The data illustrates that in the Passaic county of New Jersey, the most spoken language at home was English in 2015. The second most spoken language was Spanish, followed by French, French Creole, and Italian. In order to prevent the overlapping of the data, thinner lines were utilized.
The second plot label is a histogram. Through the function
geom_histogram( ) the second plot label was created. While
“Frequency” data was plotted on the y-axis, “Population Estimate” data
was plotted on the x-axis. Additionally, “Mean Estimate” legend was
added to the right bottom of the chart.
## Warning: Using `size` aesthetic for lines was deprecated in ggplot2 3.4.0.
## ℹ Please use `linewidth` instead.
## This warning is displayed once every 8 hours.
## Call `lifecycle::last_lifecycle_warnings()` to see where this warning was
## generated.
The third label is a scatter plot, which was created by using the
function geom_point( ), as can be seen below. Through the
utilization of the scatter plot for the data, a cleaner visualization of
data was achieved. It is easier for the audience to see the distribution
of the languages spoken at home in Passaic County.

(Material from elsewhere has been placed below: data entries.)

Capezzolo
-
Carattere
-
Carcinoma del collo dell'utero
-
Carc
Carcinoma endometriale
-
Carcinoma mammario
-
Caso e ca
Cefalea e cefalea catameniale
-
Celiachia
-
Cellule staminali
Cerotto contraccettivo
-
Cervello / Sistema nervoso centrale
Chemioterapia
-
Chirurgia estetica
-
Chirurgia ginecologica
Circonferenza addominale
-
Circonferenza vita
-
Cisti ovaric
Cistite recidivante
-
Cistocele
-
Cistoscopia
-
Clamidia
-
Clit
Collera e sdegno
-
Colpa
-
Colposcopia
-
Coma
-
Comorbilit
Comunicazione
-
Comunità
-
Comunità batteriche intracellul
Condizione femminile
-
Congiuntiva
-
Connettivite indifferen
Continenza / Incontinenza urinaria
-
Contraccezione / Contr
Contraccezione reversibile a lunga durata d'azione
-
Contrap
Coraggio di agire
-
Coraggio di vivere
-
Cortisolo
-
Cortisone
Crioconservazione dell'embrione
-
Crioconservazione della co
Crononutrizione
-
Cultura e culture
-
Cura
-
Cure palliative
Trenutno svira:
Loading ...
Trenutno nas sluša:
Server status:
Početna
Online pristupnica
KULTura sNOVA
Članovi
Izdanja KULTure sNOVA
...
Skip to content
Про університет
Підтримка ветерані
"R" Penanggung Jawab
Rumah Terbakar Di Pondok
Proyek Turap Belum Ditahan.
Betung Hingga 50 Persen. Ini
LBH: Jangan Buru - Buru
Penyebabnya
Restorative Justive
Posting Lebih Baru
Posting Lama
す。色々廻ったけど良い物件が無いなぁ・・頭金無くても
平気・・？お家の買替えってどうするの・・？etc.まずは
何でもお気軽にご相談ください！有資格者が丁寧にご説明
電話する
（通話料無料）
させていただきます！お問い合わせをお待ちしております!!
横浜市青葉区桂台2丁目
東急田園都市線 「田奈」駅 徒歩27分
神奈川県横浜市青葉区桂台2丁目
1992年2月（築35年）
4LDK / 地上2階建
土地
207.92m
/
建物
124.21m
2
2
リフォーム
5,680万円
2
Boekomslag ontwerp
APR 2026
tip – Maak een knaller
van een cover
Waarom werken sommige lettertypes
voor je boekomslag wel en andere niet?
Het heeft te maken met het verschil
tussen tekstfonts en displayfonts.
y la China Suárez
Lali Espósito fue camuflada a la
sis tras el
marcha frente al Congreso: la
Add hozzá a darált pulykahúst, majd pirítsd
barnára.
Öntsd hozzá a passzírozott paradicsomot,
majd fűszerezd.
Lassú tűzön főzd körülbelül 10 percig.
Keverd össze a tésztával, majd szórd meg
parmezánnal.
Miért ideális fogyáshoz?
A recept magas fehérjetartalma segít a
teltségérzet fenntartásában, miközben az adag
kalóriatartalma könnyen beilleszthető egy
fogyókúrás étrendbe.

In order to prevent overlapping in this scatter plot, several
functions were utilized. For example, the alpha function
was used in order to adjust the transparency. Additionally, the
position_jitterdodge function was utilized to align points
generated through the geom_point( ) function.
While doing this assignment, I realized that I should not have only studied on DataCamp; I should have also studied on a different dataset while I was completing the lessons there. I realized that I was incapable of reading data and visualizing them, so I had to use my notes very often. Therefore, I will review all the notes that I took while studying on DataCamp and will try to run each code on various datasets to make sure that I actually understand and memorize what I am doing.
I also realized that I could understand the codes, which made me quite happy. Even though I still have trouble writing complex codes from scratch, it feels amazing to be able to read and understand them As programming is a ‘language’, I know that I am at the step where I say “I understand, but I can’t speak”, just like when I said while I was learning English during 5th Grade. I was sad as I thought I was not making any progress, but I was. Even though I feel like I am not making any progress right now, I know that I am and it motivates me.